In its brief life, MissionU got lots of money and lots of attention. The startup attracted $11.5 million in venture capital funding, and was featured on CNN Money and the Today Show (see the video).

The idea of MissionU was always interesting. The deal was that students paid nothing up-front for entry into each MissionU training cohort. The “tuition” would come only when the student got a job paying $50K or over, at which point they’d owe 15 percent of their earnings to MissionU for 3 years.  (Maximum payback was set at $45K). 

According to the MissionU website -- which is still live -- the company promised an “education that delivers” built on a “career-focused curriculum” that featured “real-time collaboration” and “real-world projects.” The 1-year MissionU program, a blend of online and city-based learning, was designed to be an “education for the 21st century.” Eighty percent of the program was online, with the remainder in person. The skills that the program promised to teach included:  “...hard skills [such as] business writing, excel modeling, powerpoint and keynote, public speaking, regression analysis, and SQL. Soft skills include persuasive communication, giving and receiving feedback, time management, critical problem solving and team dynamics.” The one “major” available to MissionU students was data analytics and business intelligence. The final three months of the MissionU program were to be spent in an internship.

What lessons might the short life and painless death of MissionU have to offer us about the future of higher education? I’ll offer 4 - and invite you to both dispute my list and to add your own takeaways:

Lesson 1 -- Failed, but Not a Failure:

MissionU may have failed, but it is not a failure. The company was able to attract funding, students, and attention. The business model of MissionU offered real value to both those enrolled in the program, and the companies in which the graduates would have worked. MissionU brought into sharp relief the challenges that traditional postsecondary institutions have in providing an affordable education.

The skills that MissionU focused on are in demand by both students and employers. Ultimately, I suspect, the MissionU math just couldn’t work. The model of providing a quality 1-year experience could not scale fast enough to satisfy investors. This is not an indictment of the value of MissionU, but rather a lesson about the challenges inherent in sustaining any startup.

The worst thing that those of us in traditional higher education can do is to gloat over the demise of MissionU. The critique of the higher ed current model that MissionU builts its business on remains valid. The hunger of many students for an alternative to the current higher ed options remains real. The fact that MissionU could not make its business work is not an indication that the existing system of higher education does not need to change. If anything, the end of MissionU shows exactly how difficult it will be to evolve our system of postsecondary education into something that makes sense in the 21st century.

Lesson 2 -- Liberal Arts Graduates Are the Best:

This relevant, creative, and exciting educational startup was founded -- you guessed it -- by a graduate of a liberal arts institution.  Adam Braun, the CEO & co-founder of MissionU, is a Brown University graduate. Brown has to be given at least some credit for providing Braun with the mix of skills and audacity required to get this startup in the educational space off the ground.
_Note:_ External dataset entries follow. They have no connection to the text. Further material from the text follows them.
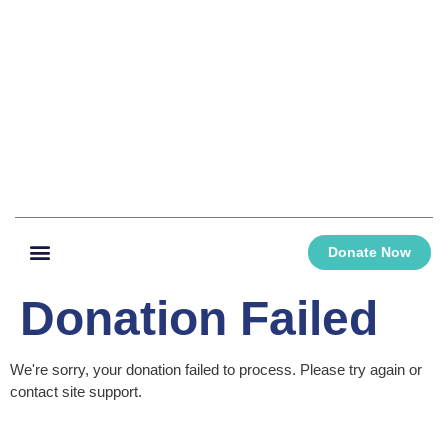
Donate Now
Donation Failed
We're sorry, your donation failed to process. Please try again or
contact site support.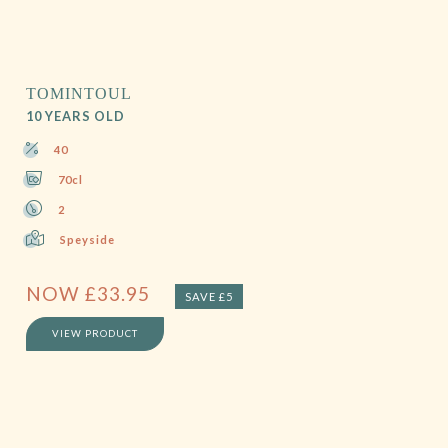
TOMINTOUL
10 YEARS OLD
40
70cl
2
Speyside
NOW
£
33.95
SAVE £5
VIEW PRODUCT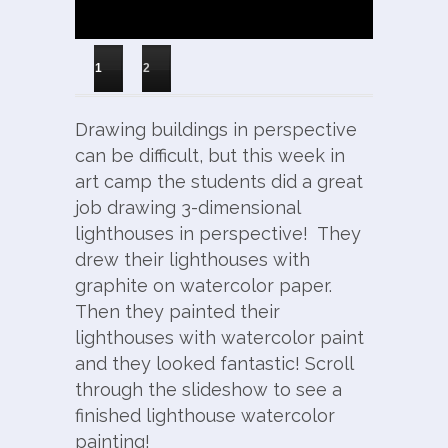
1
2
Drawing buildings in perspective
can be difficult, but this week in
art camp the students did a great
job drawing 3-dimensional
lighthouses in perspective! They
drew their lighthouses with
graphite on watercolor paper.
Then they painted their
lighthouses with watercolor paint
and they looked fantastic! Scroll
through the slideshow to see a
finished lighthouse watercolor
painting!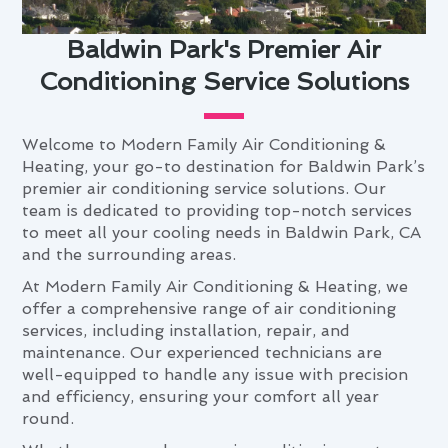
Baldwin Park's Premier Air
Conditioning Service Solutions
Welcome to Modern Family Air Conditioning &
Heating, your go-to destination for Baldwin Park’s
premier air conditioning service solutions. Our
team is dedicated to providing top-notch services
to meet all your cooling needs in Baldwin Park, CA
and the surrounding areas.
At Modern Family Air Conditioning & Heating, we
offer a comprehensive range of air conditioning
services, including installation, repair, and
maintenance. Our experienced technicians are
well-equipped to handle any issue with precision
and efficiency, ensuring your comfort all year
round.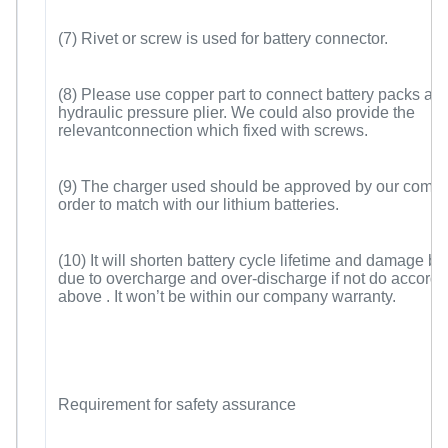
(7) Rivet or screw is used for battery connector.
(8) Please use copper part to connect battery packs and
hydraulic pressure plier. We could also provide the
relevantconnection which fixed with screws.
(9) The charger used should be approved by our compa
order to match with our lithium batteries.
(10) It will shorten battery cycle lifetime and damage ba
due to overcharge and over-discharge if not do accordin
above . It won’t be within our company warranty.
Requirement for safety assurance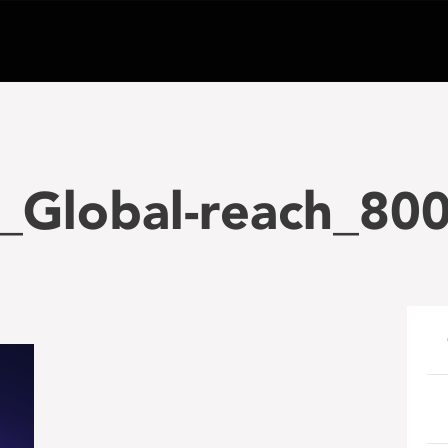
_Global-reach_80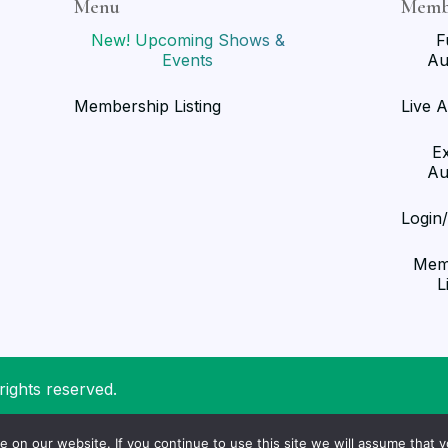
Menu
Memb
New! Upcoming Shows &
F
Events
Au
Membership Listing
Live A
E
Au
Login
Mem
L
rights reserved.
on our website. If you continue to use this site we will assume that yo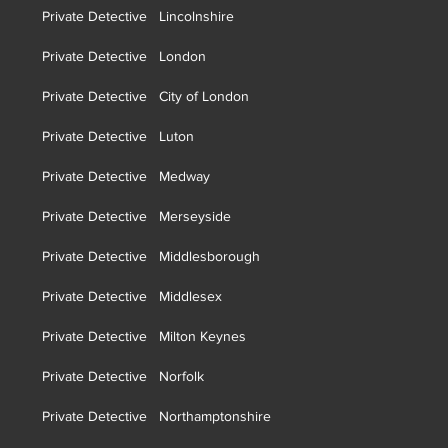
Private Detective Lincolnshire
Private Detective London
Private Detective City of London
Private Detective Luton
Private Detective Medway
Private Detective Merseyside
Private Detective Middlesborough
Private Detective Middlesex
Private Detective Milton Keynes
Private Detective Norfolk
Private Detective Northamptonshire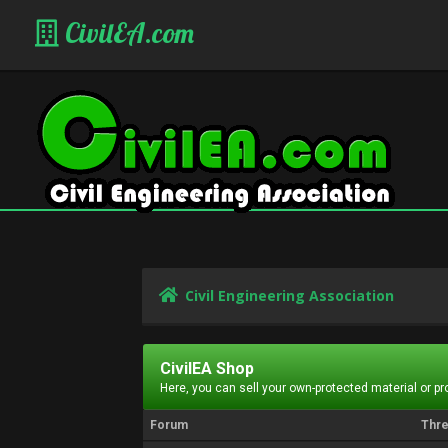
CivilEA.com
Civil Engineering Association
CivilEA Shop
Here, you can sell your own-protected material or p
Forum
Thr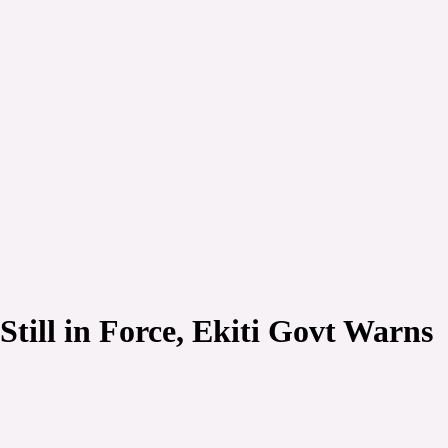
till in Force, Ekiti Govt Warns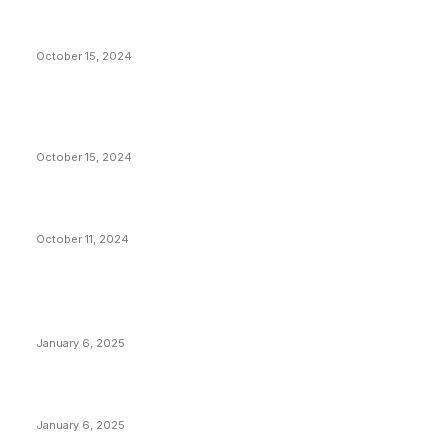
President Harris Should Buy Bitcoin to Pay Black
Americans Reparations
October 15, 2024
VIVEK: Larry Fink Is Right: Trump and Kamala Can’t
Stop Bitcoin
October 15, 2024
What Do Bitcoin Miners Expect Next?
October 11, 2024
POPULAR POSTS
Anchors Are Evil! Bitcoin Core Is Destroying Bitcoin!
January 6, 2025
Canada Can Elect The Next Bitcoin World Leader
January 6, 2025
MissionU may not have ultimately succeeded in becoming a viable business, but we should still applaud the fact that Braun took a shot. He took a risk. He no doubt worked insane hours and endured all the stresses of a co-founder. He is a great example of what we want from our graduates. I hope that he is invited back to Brown -- or your campus -- to talk to current students about the experience of starting, running, and ultimately closing MissionU.

Lesson 3 -- Nonprofit Colleges Are Resilient Because Higher Ed Is A Terrible Business:

Higher education is a terrible business. It is a business that, by its very nature, is almost destined to lose money. Ironically, it is the fact that higher education is such a bad business that most colleges and universities will persist. Sure, some small colleges will shut their doors or merge in the next few decades -- particularly those in areas of the country that are seeing declines of recent high school graduates -- but overall the sector will remain mostly stable. The vast majority of schools will not close. Instead, they will muddle on.

Why does a bad business equal stronger resiliency? Why would any single institution want to be part of an industry where the basic economics are so challenging? The reason has everything to do with why MissionU could not turn itself into a sustainable long-term business. MissionU needed to satisfy investors. It was not enough for MissionU to just cover its costs. For this reason, MIssionU needed to grow. To scale. Nonprofit colleges don’t need to satisfy investors. They just need to figure out some way to cover their costs. This is a very hard goal to reach. But for most, it is a goal that is attainable.

The demand for higher education is not going to go away. Future demand for undergraduate and graduate degrees will only increase. What we are seeing is not an overall decrease in the demand for higher education, but a shift in that demand based on geography (demographics), age (an aging population), and labor markets (as new skills and credentials are prioritized by employers). Most existing nonprofit institutions will be in a better position to meet this demand than new (for-profit) entrants into the market. We see this with the rapid decline of for-profit institutions, and with examples such as MissionU.

Nonprofits can use methods such as online learning and the development of specialized degrees to meet the changing demand for higher education. The competition between non-profits for students will be (and is) fierce. The threats for existing schools, however, are competitive -- not existential. The ability to remain viable and sustainable hinges mostly on the decisions that individuals schools will make (or not make). Their destinies are (largely) in their own own hands. Some individual institutions will fail, but these failures will be due to a long history of bad decisions -- rather than any systemic collapse of the larger postsecondary market.

Lesson 4 -- Alternative Credentials Will Complement, Rather Than Replace, Traditional Degrees:

Alternative credentials don’t replace traditional credentials, they complement them. A certificate in data analytics and business intelligence is great, but even better if it is accompanied by a bachelor's degree. (Or even better, a masters). A nontraditional credential is a signal to employers about a particular skill. A traditional degree is a different sort of signal. It indicates that a potential employee has navigated their way to a diploma. That they have overcome the obstacles and challenges of getting a degree. And that, hopefully, they have developed a wider range of communication, collaboration and cognitive skills then can be acquired solely through skills-based training.

The idea that alternative credentials complement, rather than replace, traditional degrees should not make traditional institutions complacent. Just because the overall demand for both traditional and nontraditional credentials is likely to increase in the future does not mean that the demand for credentials at any particular institution will also increase. If today’s institutions fail to evolve they will lose relevancy in this changing credentialing ecosystem.

Traditional schools need to figure out how to offer degree that provide value above and beyond what can be gained from a nontraditional (micro) credential. Nontraditional skills-based credentials will raise the value of a liberal arts education. Any sort of education that can’t be scaled -- that is dependent on relationships between educators and learners -- will become more valuable. The worst thing that nonprofit colleges and universities can do would be to jettison an education built around acquiring lifetime habits of curiosity and critical thinking.

What do you think are the lessons of the rise and fall of MissionU?